Night of the Ghouls/Revenge of the Dead (Edward D. Wood Jr., 1959): 3.5/5

The most accomplished of Wood’s genre movies. Some scenes in “a car” that have more dynamic blocking than anything in his other films. Lobo makes a reappearance, and there’s a character named Dr. Acula, which is so dumb that it’s brilliant. 

 

Glen or Glenda (Edward D. Wood Jr., 1953): 3.5/5

I don’t quite understand why this is not celebrated as an early trans text. I have only really heard about it in a tone of ridicule—and it does reflect some out-of-date beliefs— but it stands among the most pro-trans movies I have seen, and certainly of its era. It’s coming from a baldly autobiographical place, and it’s a laudably sincere confession and plea.
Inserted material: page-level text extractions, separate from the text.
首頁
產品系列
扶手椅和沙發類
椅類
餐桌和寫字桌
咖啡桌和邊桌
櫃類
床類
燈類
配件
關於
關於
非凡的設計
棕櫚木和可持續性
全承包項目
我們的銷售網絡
Wood himself plays the title character, flying his trans flag, expressing all his shame but also all his lust. He uses stock footage of D-Day (for example) but Wood was in fact present at D-Day. (He claimed that during combat he wore women’s underwear under his uniform, and he said that he would have preferred to die than to be injured because if injured he would have been exposed.) Contains some psychologically intense high-contrast fantasy sequences worthy of Lynch and Anger. Begins with Bella Lugosi, skulls and skeletons, and a laboratory just like all of Wood’s movies, but here he’s playing I guess God, looking down at the humanity that he created, laughing at the humans who can’t help being what they are.